Task goal
Below are records to be output exactly, every one of them.
Listed records below:
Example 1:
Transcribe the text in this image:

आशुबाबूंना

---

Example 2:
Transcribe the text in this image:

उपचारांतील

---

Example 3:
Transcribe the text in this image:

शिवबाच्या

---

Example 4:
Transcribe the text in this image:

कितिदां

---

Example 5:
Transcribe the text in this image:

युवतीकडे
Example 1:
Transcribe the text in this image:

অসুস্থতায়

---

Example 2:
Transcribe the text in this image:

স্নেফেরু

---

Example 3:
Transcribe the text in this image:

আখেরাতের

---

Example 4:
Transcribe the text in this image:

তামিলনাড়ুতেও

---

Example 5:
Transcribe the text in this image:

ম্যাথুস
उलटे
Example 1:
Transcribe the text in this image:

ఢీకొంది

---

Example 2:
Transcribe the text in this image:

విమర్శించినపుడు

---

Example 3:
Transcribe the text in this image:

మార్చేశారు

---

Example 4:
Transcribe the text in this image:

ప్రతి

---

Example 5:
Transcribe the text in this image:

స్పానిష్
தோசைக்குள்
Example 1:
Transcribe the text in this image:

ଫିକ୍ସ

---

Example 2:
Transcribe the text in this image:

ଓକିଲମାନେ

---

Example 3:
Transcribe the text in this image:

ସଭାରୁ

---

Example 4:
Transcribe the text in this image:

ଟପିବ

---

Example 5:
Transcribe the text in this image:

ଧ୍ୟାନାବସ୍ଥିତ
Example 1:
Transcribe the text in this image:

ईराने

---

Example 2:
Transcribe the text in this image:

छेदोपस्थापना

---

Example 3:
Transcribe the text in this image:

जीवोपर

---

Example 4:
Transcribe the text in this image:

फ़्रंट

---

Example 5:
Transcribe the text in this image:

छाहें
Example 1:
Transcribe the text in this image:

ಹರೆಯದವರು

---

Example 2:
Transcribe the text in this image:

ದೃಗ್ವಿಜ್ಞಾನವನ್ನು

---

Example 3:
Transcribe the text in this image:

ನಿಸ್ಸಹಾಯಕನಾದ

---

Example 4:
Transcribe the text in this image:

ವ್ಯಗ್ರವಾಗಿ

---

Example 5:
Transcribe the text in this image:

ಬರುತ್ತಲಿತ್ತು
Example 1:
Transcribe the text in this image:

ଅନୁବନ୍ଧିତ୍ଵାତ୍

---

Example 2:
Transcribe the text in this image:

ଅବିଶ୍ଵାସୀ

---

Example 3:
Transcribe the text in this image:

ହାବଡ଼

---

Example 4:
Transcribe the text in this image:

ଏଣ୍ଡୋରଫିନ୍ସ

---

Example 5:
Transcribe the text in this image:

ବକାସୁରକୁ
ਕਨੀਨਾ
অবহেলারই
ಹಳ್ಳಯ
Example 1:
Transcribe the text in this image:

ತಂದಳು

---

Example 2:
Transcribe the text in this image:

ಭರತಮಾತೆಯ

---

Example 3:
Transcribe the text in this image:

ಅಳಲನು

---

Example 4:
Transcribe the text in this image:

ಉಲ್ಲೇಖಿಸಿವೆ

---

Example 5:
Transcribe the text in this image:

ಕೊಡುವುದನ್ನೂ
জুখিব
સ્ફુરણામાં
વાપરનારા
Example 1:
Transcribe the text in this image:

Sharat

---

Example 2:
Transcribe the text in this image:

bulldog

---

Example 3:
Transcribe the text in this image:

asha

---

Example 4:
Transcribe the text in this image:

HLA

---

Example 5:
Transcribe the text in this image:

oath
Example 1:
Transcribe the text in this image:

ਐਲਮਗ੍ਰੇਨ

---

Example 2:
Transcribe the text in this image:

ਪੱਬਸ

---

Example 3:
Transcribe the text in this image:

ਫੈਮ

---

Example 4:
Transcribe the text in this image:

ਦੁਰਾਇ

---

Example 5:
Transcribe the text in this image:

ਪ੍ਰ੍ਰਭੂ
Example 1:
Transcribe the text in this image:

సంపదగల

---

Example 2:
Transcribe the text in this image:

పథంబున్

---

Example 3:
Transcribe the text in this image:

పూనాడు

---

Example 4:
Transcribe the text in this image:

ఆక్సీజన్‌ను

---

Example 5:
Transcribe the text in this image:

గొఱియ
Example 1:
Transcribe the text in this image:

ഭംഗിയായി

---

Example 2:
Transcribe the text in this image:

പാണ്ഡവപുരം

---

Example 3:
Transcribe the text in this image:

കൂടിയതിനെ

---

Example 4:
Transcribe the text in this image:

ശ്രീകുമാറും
End of Listed records.
Written answer
Example 1:
Transcribe the text in this image:

आशुबाबूंना

---

Example 2:
Transcribe the text in this image:

उपचारांतील

---

Example 3:
Transcribe the text in this image:

शिवबाच्या

---

Example 4:
Transcribe the text in this image:

कितिदां

---

Example 5:
Transcribe the text in this image:

युवतीकडे
Example 1:
Transcribe the text in this image:

অসুস্থতায়

---

Example 2:
Transcribe the text in this image:

স্নেফেরু

---

Example 3:
Transcribe the text in this image:

আখেরাতের

---

Example 4:
Transcribe the text in this image:

তামিলনাড়ুতেও

---

Example 5:
Transcribe the text in this image:

ম্যাথুস
उलटे
Example 1:
Transcribe the text in this image:

ఢీకొంది

---

Example 2:
Transcribe the text in this image:

విమర్శించినపుడు

---

Example 3:
Transcribe the text in this image:

మార్చేశారు

---

Example 4:
Transcribe the text in this image:

ప్రతి

---

Example 5:
Transcribe the text in this image:

స్పానిష్
தோசைக்குள்
Example 1:
Transcribe the text in this image:

ଫିକ୍ସ

---

Example 2:
Transcribe the text in this image:

ଓକିଲମାନେ

---

Example 3:
Transcribe the text in this image:

ସଭାରୁ

---

Example 4:
Transcribe the text in this image:

ଟପିବ

---

Example 5:
Transcribe the text in this image:

ଧ୍ୟାନାବସ୍ଥିତ
Example 1:
Transcribe the text in this image:

ईराने

---

Example 2:
Transcribe the text in this image:

छेदोपस्थापना

---

Example 3:
Transcribe the text in this image:

जीवोपर

---

Example 4:
Transcribe the text in this image:

फ़्रंट

---

Example 5:
Transcribe the text in this image:

छाहें
Example 1:
Transcribe the text in this image:

ಹರೆಯದವರು

---

Example 2:
Transcribe the text in this image:

ದೃಗ್ವಿಜ್ಞಾನವನ್ನು

---

Example 3:
Transcribe the text in this image:

ನಿಸ್ಸಹಾಯಕನಾದ

---

Example 4:
Transcribe the text in this image:

ವ್ಯಗ್ರವಾಗಿ

---

Example 5:
Transcribe the text in this image:

ಬರುತ್ತಲಿತ್ತು
Example 1:
Transcribe the text in this image:

ଅନୁବନ୍ଧିତ୍ଵାତ୍

---

Example 2:
Transcribe the text in this image:

ଅବିଶ୍ଵାସୀ

---

Example 3:
Transcribe the text in this image:

ହାବଡ଼

---

Example 4:
Transcribe the text in this image:

ଏଣ୍ଡୋରଫିନ୍ସ

---

Example 5:
Transcribe the text in this image:

ବକାସୁରକୁ
ਕਨੀਨਾ
অবহেলারই
ಹಳ್ಳಯ
Example 1:
Transcribe the text in this image:

ತಂದಳು

---

Example 2:
Transcribe the text in this image:

ಭರತಮಾತೆಯ

---

Example 3:
Transcribe the text in this image:

ಅಳಲನು

---

Example 4:
Transcribe the text in this image:

ಉಲ್ಲೇಖಿಸಿವೆ

---

Example 5:
Transcribe the text in this image:

ಕೊಡುವುದನ್ನೂ
জুখিব
સ્ફુરણામાં
વાપરનારા
Example 1:
Transcribe the text in this image:

Sharat

---

Example 2:
Transcribe the text in this image:

bulldog

---

Example 3:
Transcribe the text in this image:

asha

---

Example 4:
Transcribe the text in this image:

HLA

---

Example 5:
Transcribe the text in this image:

oath
Example 1:
Transcribe the text in this image:

ਐਲਮਗ੍ਰੇਨ

---

Example 2:
Transcribe the text in this image:

ਪੱਬਸ

---

Example 3:
Transcribe the text in this image:

ਫੈਮ

---

Example 4:
Transcribe the text in this image:

ਦੁਰਾਇ

---

Example 5:
Transcribe the text in this image:

ਪ੍ਰ੍ਰਭੂ
Example 1:
Transcribe the text in this image:

సంపదగల

---

Example 2:
Transcribe the text in this image:

పథంబున్

---

Example 3:
Transcribe the text in this image:

పూనాడు

---

Example 4:
Transcribe the text in this image:

ఆక్సీజన్‌ను

---

Example 5:
Transcribe the text in this image:

గొఱియ
Example 1:
Transcribe the text in this image:

ഭംഗിയായി

---

Example 2:
Transcribe the text in this image:

പാണ്ഡവപുരം

---

Example 3:
Transcribe the text in this image:

കൂടിയതിനെ

---

Example 4:
Transcribe the text in this image:

ശ്രീകുമാറും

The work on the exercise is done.